PETRUCHIO.--Paix, maraud.

HORTENSIO.--Grumio, motus!--Dieu vous garde, seigneur Gremio.

GREMIO.--Ah! charmé de vous rencontrer, seigneur Hortensio. Savez-vous où je vais de ce pas?--Chez Baptista Minola! Je lui ai promis de lui chercher avec soin un maître pour la belle Bianca, et le hasard a voulu que je tombasse sur ce jeune homme; par sa science et ses manières, il est ce qui convient à Bianca, très-instruit dans la poésie, et autres livres; et des bons, je vous le garantis.

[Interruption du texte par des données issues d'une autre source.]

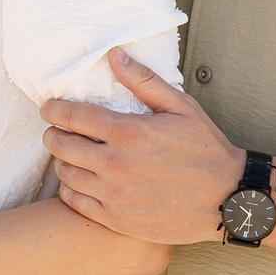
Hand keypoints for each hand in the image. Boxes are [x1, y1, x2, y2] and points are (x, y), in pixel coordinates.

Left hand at [43, 49, 241, 245]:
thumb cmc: (206, 150)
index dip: (54, 109)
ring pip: (65, 174)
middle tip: (55, 131)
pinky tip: (77, 182)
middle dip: (53, 134)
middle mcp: (116, 164)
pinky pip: (75, 202)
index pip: (73, 115)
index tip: (49, 108)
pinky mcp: (117, 219)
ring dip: (61, 161)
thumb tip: (114, 55)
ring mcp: (114, 195)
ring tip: (67, 155)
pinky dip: (68, 189)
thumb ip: (144, 80)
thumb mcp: (181, 107)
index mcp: (129, 132)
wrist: (227, 199)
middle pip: (62, 144)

HORTENSIO.--C'est à merveille; et moi j'ai rencontré un honnête homme qui m'a promis de m'en procurer un autre, un charmant musicien, pour instruire notre maîtresse: ainsi je ne demeurerai pas en arrière dans ce que je dois à la belle Bianca, qui m'est si chère, à moi.

GREMIO.--Oui, qui m'est si chère:--Et cela, ma conduite le prouvera.

GRUMIO, à part.--Et cela, ses sacs le prouveront.

HORTENSIO.--Gremio, ce n'est pas ici le moment d'éventer notre amour. Écoutez-moi; et si vous êtes honnête avec moi, je vous dirai des nouvelles assez bonnes pour tous deux. Voici un honnête homme que le hasard m'a fait rencontrer, qui, favorisé par nous dans ses goûts, entreprendra de courtiser la méchante Catherine. Oui, et même de l'épouser si sa dot lui convient.

GREMIO.--Soit dit et fait; c'est à merveille.--Hortensio, lui avez-vous révélé tous ses défauts?

PETRUCHIO.--Je sais que c'est une méchante femme qui crie et tempête sans cesse; si c'est là tout, messieurs, je ne vois point de mal à cela.

GREMIO.--Non, dites-vous, ami?--De quel pays est ce cavalier?